Cesena v. Cesena [103 Cal.App.2d 212]
Cesena v. Cesena, 103 Cal.App.2d 212
[Civ. Nos. 14530, 14554.
First Dist., Div. Two.
Apr. 2, 1951.]
MADELINE I. CESENA, Appellant, v. EARL CESENA, Respondent.
Crabbe & Streiff for Appellant.
J. Thaddeus Cline for Respondent.
NOURSE, P. J.
The plaintiff in an action for a divorce brings two appeals -- the first from an order refusing to vacate the final decree and to hold the defendant in contempt of court for an alleged failure to comply with the terms of the interlocutory decree, and denying plaintiff counsel fees in connection with the hearing of the order to show cause; the second from an order denying counsel fees to plaintiff for prosecuting such appeal. The only debatable question raised is whether the trial court abused its discretion in denying plaintiff counsel fees in relation to the hearing on the order to show cause in re contempt.
The main appeal from the order refusing to adjudge defendant guilty of contempt is not open to debate since section 1222 of the Code of Civil Procedure makes such judgment, or order, "final and conclusive." (5 Cal.Jur. Contempt, ? 49, p. 954; Thomas v. Thomas, 4 Cal.App.2d 317 [40 P.2d 581].)  Insofar as that appeal relates to the denial of the motion to abate the final decree it is frivolous since the property rights of the parties were settled in the interlocutory decree. Hence the trial court could not, by setting aside the final decree, readjudicate the rights of the parties in the community property. (Estate of Hughes, 80 Cal.App.2d 550, 555 [182 P.2d 253].)

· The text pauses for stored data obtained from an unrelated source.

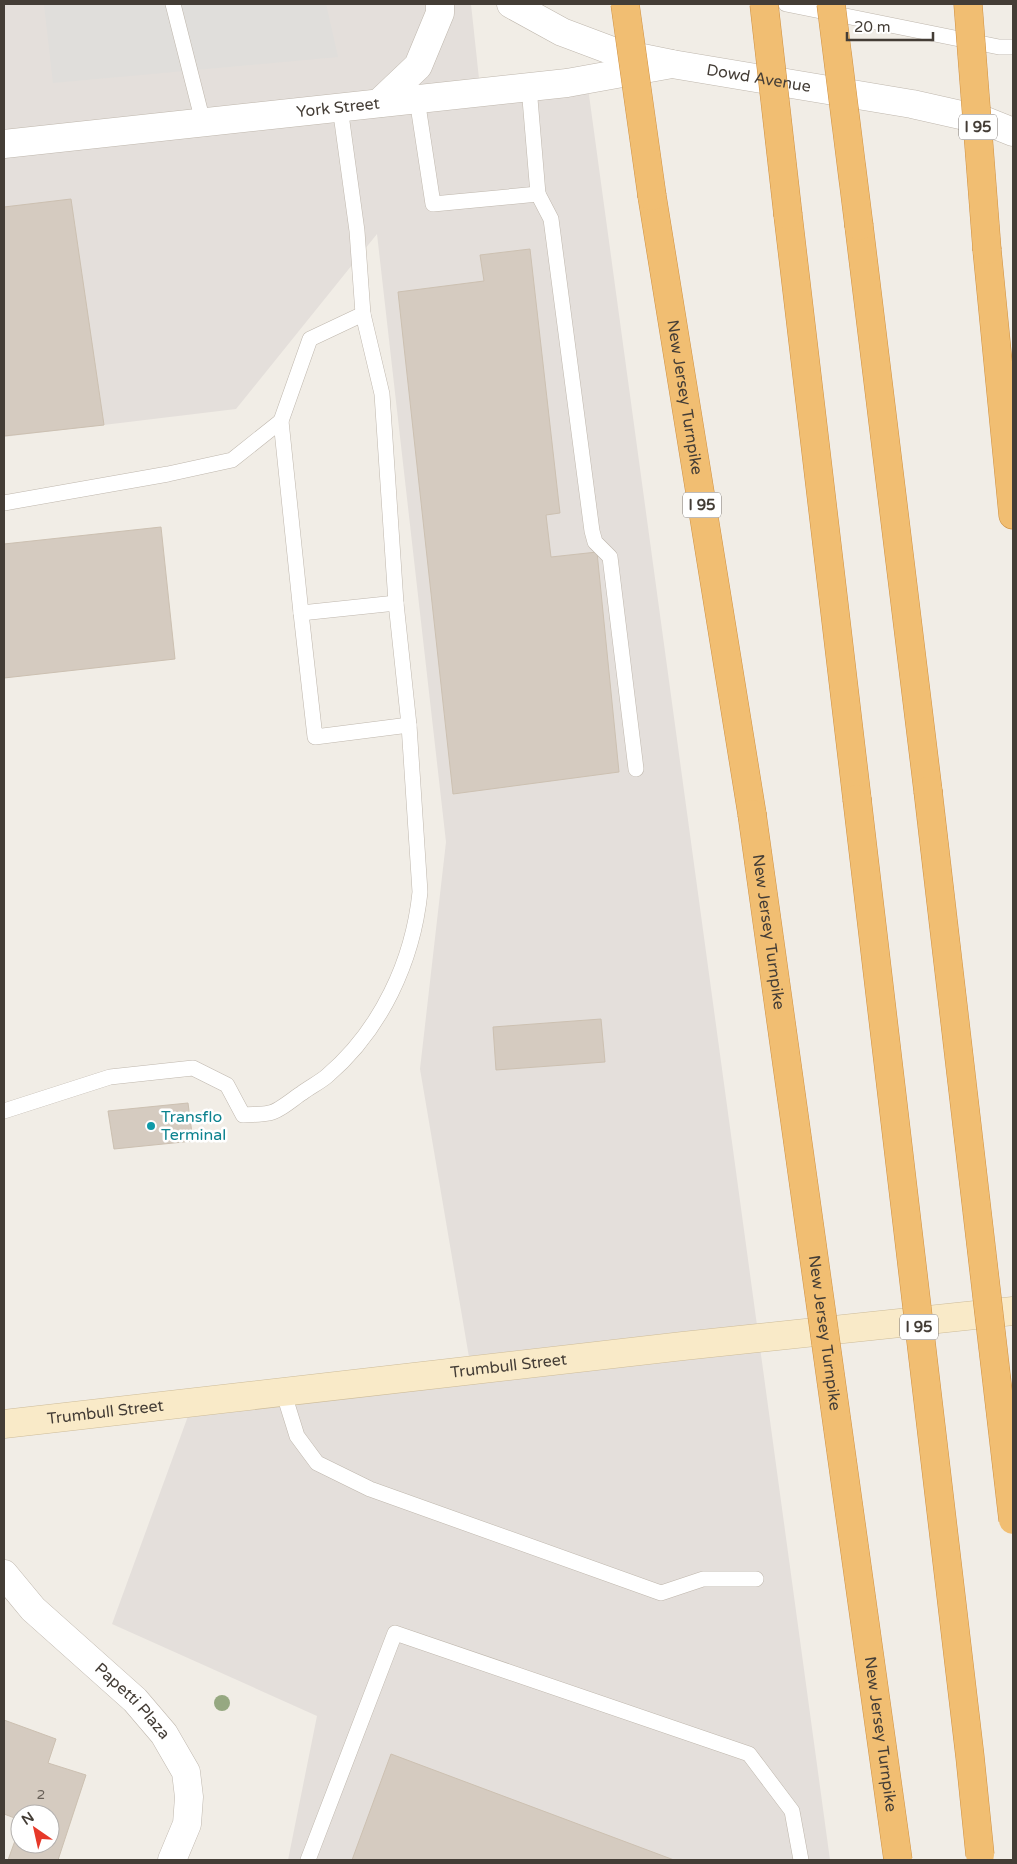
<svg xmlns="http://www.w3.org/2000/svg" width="1017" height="1864" font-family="'Varela Round',sans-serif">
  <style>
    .industrial { fill: #e4dfdb }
    .parking { fill: #e0dedb }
    .building { fill: #d5cbc0; stroke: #ccc0b1 }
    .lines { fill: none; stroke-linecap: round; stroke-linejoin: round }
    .lane-casing { stroke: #bfb7ad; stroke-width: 16 }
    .street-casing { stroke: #bfb7ad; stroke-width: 29 }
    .secondary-casing { stroke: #cdbc9a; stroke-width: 29 }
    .highway-casing { stroke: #cf9143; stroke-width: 29 }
    .lane { stroke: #fff; stroke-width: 15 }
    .street { stroke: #fff; stroke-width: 28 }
    .secondary { stroke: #f9eac8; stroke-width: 28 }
    .highway { stroke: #f1be72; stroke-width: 28 }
    .highway-bridge-casing { stroke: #cf9143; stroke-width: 29; stroke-linecap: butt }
    .highway-bridge { stroke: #f1be72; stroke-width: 28 }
    .tree { fill: #96a881 }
    .culture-dot { fill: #0f9aa8; stroke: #fff; stroke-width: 2 }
    .labels { text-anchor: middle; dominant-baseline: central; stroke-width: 5; stroke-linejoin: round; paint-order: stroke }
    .number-label { font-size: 14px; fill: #686058 }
    .shield { fill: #fff; stroke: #7c7772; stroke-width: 1 }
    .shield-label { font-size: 15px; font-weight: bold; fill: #443d36 }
    .street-label { font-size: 16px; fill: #443d36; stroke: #fff }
    .culture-label { font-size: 16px; fill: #0d838f; stroke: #fff; text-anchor: start }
  </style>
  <rect width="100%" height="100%" fill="#f1ede6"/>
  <path class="industrial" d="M4,4H471L480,88L586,73L830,1860H288L317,1716L112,1624L195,1397L471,1369L420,1069L446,842L377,234L236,409L4,437Z"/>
  <path class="parking" d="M44,4H326L338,57L53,83Z"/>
  <g class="building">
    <path d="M71,199L104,425L4,436V207Z"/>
    <path d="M530,249L560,513L546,515L551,557L597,552L619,772L453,794L398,292L484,281L480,255Z"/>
    <path d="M161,527L175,659L4,678V544Z"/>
    <path d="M601,1019L605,1062L496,1070L493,1027Z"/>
    <path d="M188,1103L193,1141L114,1149L108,1111Z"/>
    <path d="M4,1720L56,1739L48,1763L86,1775L58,1860H8L20,1827V1844H50V1814H20V1820L4,1814Z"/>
    <path d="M391,1754L674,1860H352Z"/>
  </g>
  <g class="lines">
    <g class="lane-casing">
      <g id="lane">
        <path d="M173,4L203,122"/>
        <path d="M786,4L999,47H1013"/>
        <path d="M417,99L433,204L538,194L529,87"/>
        <path d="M538,194L551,219L592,531L595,542L610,557L636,769"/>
        <path d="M363,314L310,339L281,421L301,613L396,603"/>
        <path d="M4,503L168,474L232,460L281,421"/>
        <path d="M301,613L315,737L409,725"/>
        <path d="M4,1111L110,1077L193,1068L227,1085L243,1115C251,1114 261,1115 269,1113C278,1112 294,1098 302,1093C310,1087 320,1082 327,1076C381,1030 413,961 420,892L409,725L396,603L382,394L363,314L357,231L340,107"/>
        <path d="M283,1391L297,1436L317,1463L370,1489L661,1593L703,1579H756"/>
        <path d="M308,1860L395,1633L749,1754L792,1811L801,1860"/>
      </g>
    </g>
    <g class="street-casing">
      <g id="street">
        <path id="s1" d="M511,4L562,32L618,53L672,64L912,104L983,120L1013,132"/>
        <path d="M379,103L418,66L440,13V4"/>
        <path id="s2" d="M4,144L567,83L672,64"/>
        <path id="s3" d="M4,1574L33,1609L135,1700L164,1734L186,1772L189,1797L187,1824L172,1860"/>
      </g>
    </g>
    <g class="secondary-casing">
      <g id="secondary">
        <path id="s4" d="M4,1424L683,1346L1013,1311"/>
      </g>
    </g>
    <g class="highway-casing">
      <g id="highway">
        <path id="s5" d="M652,196L752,814"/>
        <path d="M788,215L857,799"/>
        <path d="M859,226L928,791"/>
        <path d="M987,250L1013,515"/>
      </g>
    </g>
    <use href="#lane" class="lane"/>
    <use href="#street" class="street"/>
    <use href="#secondary" class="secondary"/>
    <use href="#highway" class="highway"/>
    <g class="highway-bridge-casing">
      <g id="highway-bridge">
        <path d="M625,4L652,196"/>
        <path d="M764,4L788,215"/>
        <path d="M831,4L859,226"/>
        <path d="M968,4L987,250"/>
        <path d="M928,791L1013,1520"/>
        <path d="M857,799L970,1757L980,1855"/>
        <path id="s6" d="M752,814L898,1860"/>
      </g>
    </g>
    <use href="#highway-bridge" class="highway-bridge"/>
  </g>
  <circle class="tree" cx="222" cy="1703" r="8"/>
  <circle class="culture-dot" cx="151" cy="1126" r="5"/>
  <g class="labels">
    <g class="number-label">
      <text x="41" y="1794">2</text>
    </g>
    <g class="shield">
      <rect x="959" y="114.5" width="38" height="25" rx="4"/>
      <rect x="683" y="492.5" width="38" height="25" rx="4"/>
      <rect x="900" y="1314.5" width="38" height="25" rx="4"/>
    </g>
    <g class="shield-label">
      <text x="978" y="127">I 95</text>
      <text x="702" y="505">I 95</text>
      <text x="919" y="1327">I 95</text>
    </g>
    <g class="street-label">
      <text stroke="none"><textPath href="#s1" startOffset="261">Dowd Avenue</textPath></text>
      <text stroke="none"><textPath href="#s2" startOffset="336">York Street</textPath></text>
      <text stroke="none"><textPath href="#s5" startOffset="204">New Jersey Turnpike</textPath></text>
      <text stroke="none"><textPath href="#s6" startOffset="119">New Jersey Turnpike</textPath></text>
      <text stroke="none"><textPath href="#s6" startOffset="524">New Jersey Turnpike</textPath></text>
      <text stroke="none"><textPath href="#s4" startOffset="508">Trumbull Street</textPath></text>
      <text stroke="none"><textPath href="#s4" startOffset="102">Trumbull Street</textPath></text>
      <text stroke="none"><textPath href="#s3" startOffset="181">Papetti Plaza</textPath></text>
      <text stroke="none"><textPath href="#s6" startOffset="929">New Jersey Turnpike</textPath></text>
    </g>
    <g class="culture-label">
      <text x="161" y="1117">Transflo<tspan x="161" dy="18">Terminal</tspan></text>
    </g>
  </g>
  <rect width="1017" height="1864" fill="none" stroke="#443d36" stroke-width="10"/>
  <g transform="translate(35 1829) rotate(326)"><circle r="24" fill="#ffffff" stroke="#b4b1af"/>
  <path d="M0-4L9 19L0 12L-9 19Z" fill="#e63829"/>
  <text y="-8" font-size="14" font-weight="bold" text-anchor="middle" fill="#443d36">N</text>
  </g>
  <path d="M847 32v8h86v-8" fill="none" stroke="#443d36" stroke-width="2.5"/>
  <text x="854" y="32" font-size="15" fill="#443d36" stroke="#ffffff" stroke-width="4" paint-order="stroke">20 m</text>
</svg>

 However, the notice of appeal also designates the refusal of the trial court to award to plaintiff fees "in connection therewith," i.e., the hearing on the order to show cause in re contempt. The final decree of divorce was granted July 20, 1948. The order to show cause in re contempt was [103 Cal.App.2d 214] filed December 18, 1948. Assuming for the purpose of the decision only that the trial court had jurisdiction to award counsel fees when no "action for divorce is pending" (Civil Code, ? 137) it must be conceded that the power to grant such fees rests in the discretion of the trial court. (Kellett v. Kellett, 2 Cal.2d 45 [39 P.2d 203]; Perry v. Perry, 93 Cal.App.2d 720, 728 [209 P.2d 847].) There is no showing here that the trial court abused that discretion since the contempt proceedings were not founded on any justiciable ground.
 On the second appeal where appellant seeks counsel fees and costs on the appeal little need be said. Since the portion of the appeal relating to the contempt order was from a nonappealable order and the portion seeking to abate the final decree was frivolous, no counsel fees should have been allowed. If appellant had limited her appeal to the only portion of the order appealable--the denial of counsel fees--the costs and expenses of prosecuting the appeal would have been greatly limited.  The awarding of counsel fees and costs on appeal is within the discretion of the trial court. (Argabrite v. Argabrite, 56 Cal.App. 650 [206 P. 81]; Rozzi v. Rozzi, 86 Cal.App.2d 535 [195 P.2d 464].) We find no abuse of discretion.
Both orders are affirmed.
Dooling, J., and Schottky, J. pro tem., concurred.